*WHAT YOU NEED TO DO:*
All of the listing must be given again exactly, except that the images are dropped.

——

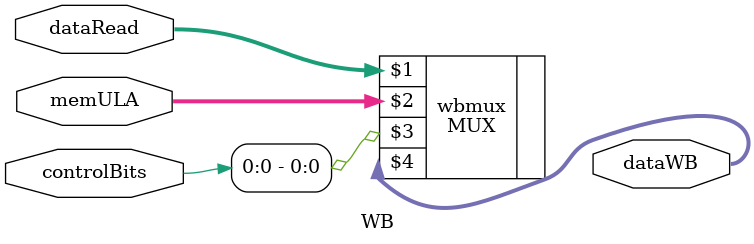
<source format=v>
module WB(controlBits, dataRead, memULA, dataWB);
    input [1:0] controlBits;
    input [31:0] dataRead, memULA;
    output wire [31:0] dataWB;
    
    MUX wbmux (dataRead, memULA, controlBits[0], dataWB);
endmodule
</source>
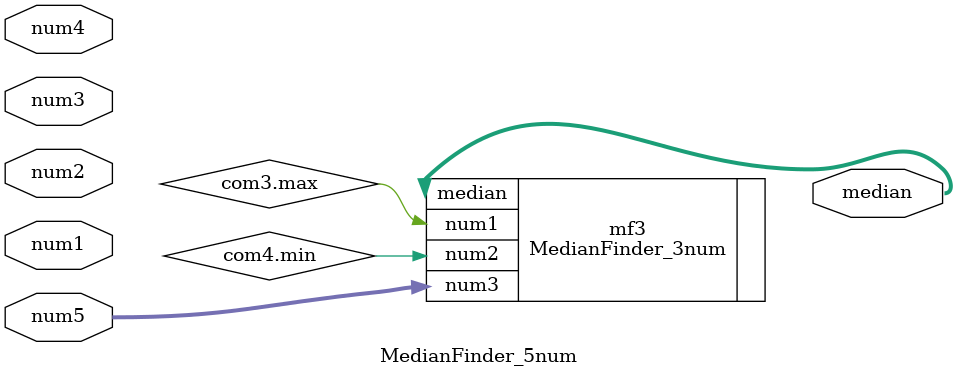
<source format=v>
module MedianFinder_5num(num1, num2, num3, num4, num5, median);
    input  [3:0] num1, num2, num3, num4, num5;
    output [3:0] median;
    
    Comparator com1(.A(num1), .B(num2), .min(), .max());
    Comparator com2(.A(num3), .B(num4), .min(), .max());
    Comparator com3(.A(com1.min), .B(com2.min), .min(), .max());
    Comparator com4(.A(com1.max), .B(com2.max), .min(), .max());
    MedianFinder_3num mf3(.num1(com3.max), .num2(com4.min), .num3(num5), .median(median));
endmodule
</source>
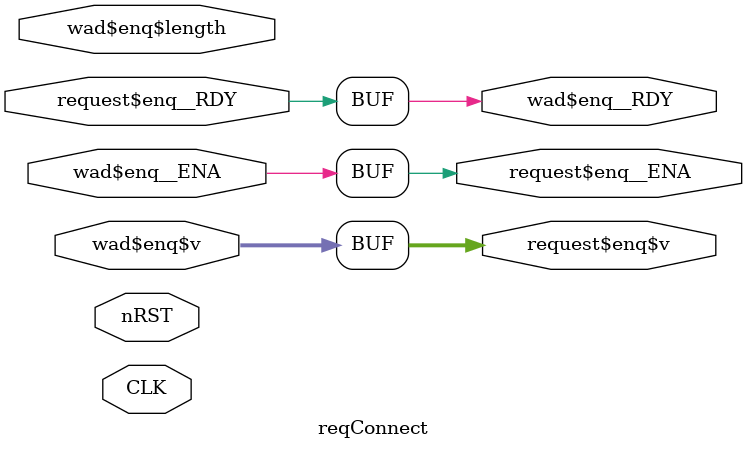
<source format=v>
`include "rulec.generated.vh"

module reqConnect (input CLK, input nRST,
    input wad$enq__ENA,
    input [127:0]wad$enq$v,
    input [15:0]wad$enq$length,
    output wad$enq__RDY,
    output request$enq__ENA,
    output [127:0]request$enq$v,
    input request$enq__RDY);
    wire CLK, nRST;
    assign request$enq$v = wad$enq$v ;
    assign request$enq__ENA = wad$enq__ENA ;
    assign wad$enq__RDY = request$enq__RDY ;

    always @( posedge CLK) begin
      if (!nRST) begin
      end // nRST
      else begin
        if (wad$enq__ENA) begin
            $display( "reqConnect.enq v %llx length %lx" , wad$enq$v , wad$enq$length );
        end; // End of wad$enq__ENA
      end
    end // always @ (posedge CLK)
endmodule 


</source>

——

*ANSWER SPACE:*
<source format=v>
module WB(controlBits, dataRead, memULA, dataWB);
    input [1:0] controlBits;
    input [31:0] dataRead, memULA;
    output wire [31:0] dataWB;
    
    MUX wbmux (dataRead, memULA, controlBits[0], dataWB);
endmodule
</source>
<source format=v>
module MedianFinder_5num(num1, num2, num3, num4, num5, median);
    input  [3:0] num1, num2, num3, num4, num5;
    output [3:0] median;
    
    Comparator com1(.A(num1), .B(num2), .min(), .max());
    Comparator com2(.A(num3), .B(num4), .min(), .max());
    Comparator com3(.A(com1.min), .B(com2.min), .min(), .max());
    Comparator com4(.A(com1.max), .B(com2.max), .min(), .max());
    MedianFinder_3num mf3(.num1(com3.max), .num2(com4.min), .num3(num5), .median(median));
endmodule
</source>
<source format=v>
`include "rulec.generated.vh"

module reqConnect (input CLK, input nRST,
    input wad$enq__ENA,
    input [127:0]wad$enq$v,
    input [15:0]wad$enq$length,
    output wad$enq__RDY,
    output request$enq__ENA,
    output [127:0]request$enq$v,
    input request$enq__RDY);
    wire CLK, nRST;
    assign request$enq$v = wad$enq$v ;
    assign request$enq__ENA = wad$enq__ENA ;
    assign wad$enq__RDY = request$enq__RDY ;

    always @( posedge CLK) begin
      if (!nRST) begin
      end // nRST
      else begin
        if (wad$enq__ENA) begin
            $display( "reqConnect.enq v %llx length %lx" , wad$enq$v , wad$enq$length );
        end; // End of wad$enq__ENA
      end
    end // always @ (posedge CLK)
endmodule 


</source>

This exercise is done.